The ongoing murder trial of Bob Bashara at the Hall of Justice was abruptly paused after the lights flickered and went out. People are evacuating the courthouse by the stairwell. Bashara, 56, is accused of directing his former handyman, Joseph Gentz, to kill his wife, Jane Bashara.
Among others dealing with outages today:
• The Detroit Institute of Arts Museum was closed because of the outage, cutting short nearly 900 children’s field trips. A back-up generator was activated to maintain humidity and climate control as well as security.
“The art is never damaged during a power outage,” said museum spokeswoman Pam Marcil.
• The Detroit Historical Society lost power while a school group was in the Streets of Old Detroit exhibit, according to organization spokesman Bob Sadler.
“There wasn’t any panic” he said. “The staff acted fast. They had flashlights. They moved them up to lobby and they boarded their buses.”
Some old and delicate pieces in the DHS collection are temperature- and humidity-controlled, but Sadler said the power outage won’t impact their well-being.
• Though Cobo Center lost its power and the work crews preparing for the North American International Auto Show were sent home, it won’t affect their ability to be ready for the region’s prime event in January, said Cobo spokesman Phil Frame.
He explained that safety regulations required that.
“I think they’re going to be able to recover fine,” he said. “We expect to be back up in few hours. Either the grid will come up or there are some generators we’re trying to get.

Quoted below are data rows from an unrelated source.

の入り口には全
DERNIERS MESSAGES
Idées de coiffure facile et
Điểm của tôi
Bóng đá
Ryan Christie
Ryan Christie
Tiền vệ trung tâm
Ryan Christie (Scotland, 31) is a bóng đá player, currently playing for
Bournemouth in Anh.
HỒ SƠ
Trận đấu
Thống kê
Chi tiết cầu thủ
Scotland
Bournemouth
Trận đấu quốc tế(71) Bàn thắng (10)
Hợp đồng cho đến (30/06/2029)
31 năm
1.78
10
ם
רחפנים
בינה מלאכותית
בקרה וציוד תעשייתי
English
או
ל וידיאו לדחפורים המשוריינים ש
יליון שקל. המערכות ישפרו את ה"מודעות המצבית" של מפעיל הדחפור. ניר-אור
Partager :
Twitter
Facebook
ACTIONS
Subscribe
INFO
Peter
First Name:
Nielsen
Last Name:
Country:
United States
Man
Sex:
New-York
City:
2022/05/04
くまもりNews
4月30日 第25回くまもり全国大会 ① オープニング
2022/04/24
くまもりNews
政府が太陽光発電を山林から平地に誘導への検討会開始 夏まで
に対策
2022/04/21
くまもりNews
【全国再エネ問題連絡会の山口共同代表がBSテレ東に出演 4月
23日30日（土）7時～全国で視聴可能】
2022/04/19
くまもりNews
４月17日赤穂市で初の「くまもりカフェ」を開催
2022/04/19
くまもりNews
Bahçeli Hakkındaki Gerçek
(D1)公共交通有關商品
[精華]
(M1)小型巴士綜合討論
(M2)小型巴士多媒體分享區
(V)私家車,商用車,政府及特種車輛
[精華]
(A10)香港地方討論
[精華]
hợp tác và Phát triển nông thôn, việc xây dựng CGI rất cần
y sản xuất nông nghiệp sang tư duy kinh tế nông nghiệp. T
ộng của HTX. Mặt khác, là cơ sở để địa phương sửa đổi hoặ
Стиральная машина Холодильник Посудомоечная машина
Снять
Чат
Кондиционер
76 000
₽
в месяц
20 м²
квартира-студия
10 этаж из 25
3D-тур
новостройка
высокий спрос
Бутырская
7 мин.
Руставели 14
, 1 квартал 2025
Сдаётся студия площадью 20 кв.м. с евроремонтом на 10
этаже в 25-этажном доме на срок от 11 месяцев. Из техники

We expect everything to be back to normal business by tomorrow morning.”
The auto show opens to the press on Jan. 12 and to the public on Jan. 17.
• The private Detroit Yacht Club on Belle Isle also lost power.
• The outages also cut power to the Belle Isle Aquarium, but the fish will be OK. Back-up generators are keeping the filtration system running, said Richard Kik, the aquarium curator. The lights are on, just dimmer; the aquarium is open to the public on weekends.
Meanwhile, many non-public buildings were unaffected.
Reports of the outages began flooding fire department radio traffic shortly after 10:30 a.m., with dispatchers checking to make sure the stations were able to open their garage doors.